• _WHAT THE TASK REQUIRES_
Find every line in the listing below that contains the string "Lille", treating uppercase and lowercase as different, and copy each such line.

• _THE RECORDS_
----
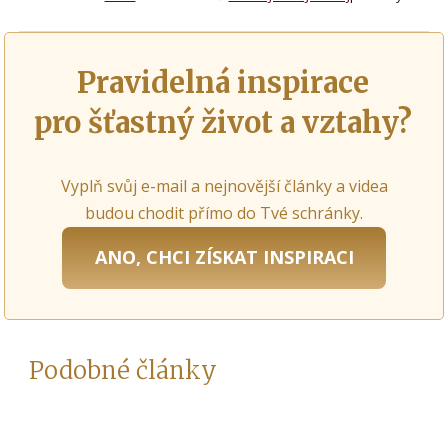
Pravidelná inspirace
pro šťastný život a vztahy?
Vyplň svůj e-mail a nejnovější články a videa
budou chodit přímo do Tvé schránky.
ANO, CHCI ZÍSKAT INSPIRACI
Podobné články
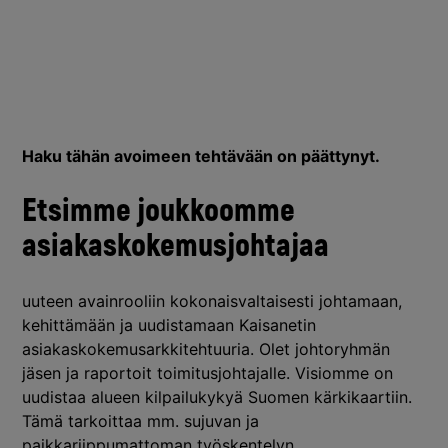
Haku tähän avoimeen tehtävään on päättynyt.
Etsimme joukkoomme
asiakaskokemusjohtajaa
uuteen avainrooliin kokonaisvaltaisesti johtamaan,
kehittämään ja uudistamaan Kaisanetin
asiakaskokemusarkkitehtuuria. Olet johtoryhmän
jäsen ja raportoit toimitusjohtajalle. Visiomme on
uudistaa alueen kilpailukykyä Suomen kärkikaartiin.
Tämä tarkoittaa mm. sujuvan ja
paikkariippumattoman työskentelyn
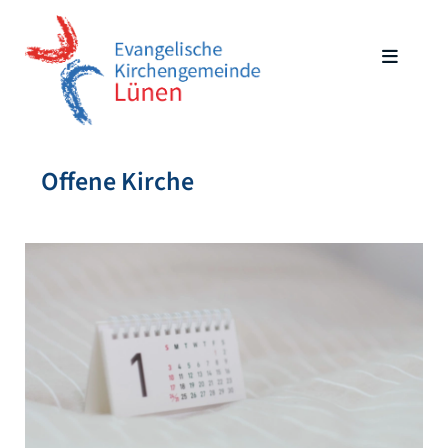
Offene Kirche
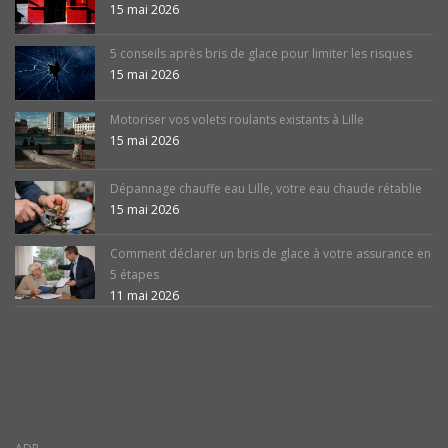
15 mai 2026
5 conseils après bris de glace pour limiter les risques
15 mai 2026
Motoriser vos volets roulants existants à Lille
15 mai 2026
Dépannage chauffe eau Lille, votre eau chaude rétablie
15 mai 2026
Comment déclarer un bris de glace à votre assurance en
5 étapes
11 mai 2026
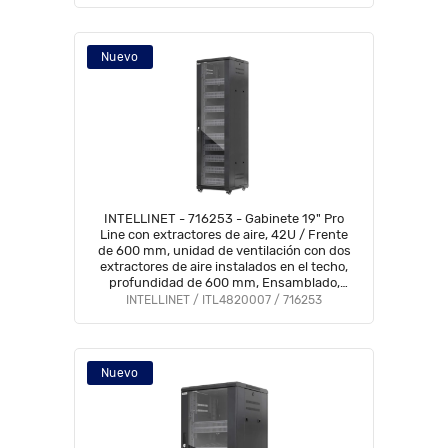
Nuevo
INTELLINET - 716253 - Gabinete 19" Pro
Line con extractores de aire, 42U / Frente
de 600 mm, unidad de ventilación con dos
extractores de aire instalados en el techo,
profundidad de 600 mm, Ensamblado,
negro RAL 9004
INTELLINET / ITL4820007 / 716253
Nuevo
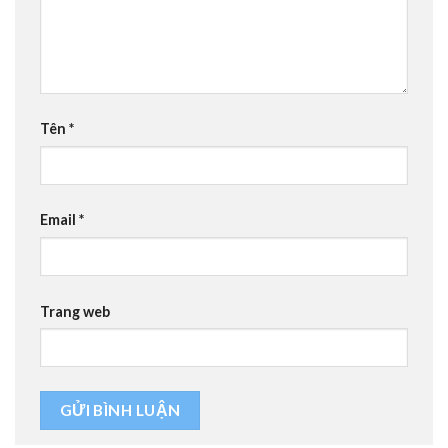
Tên
*
Email
*
Trang web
----
• _COMPLETED EXERCISE_
Motoriser vos volets roulants existants à Lille
Dépannage chauffe eau Lille, votre eau chaude rétablie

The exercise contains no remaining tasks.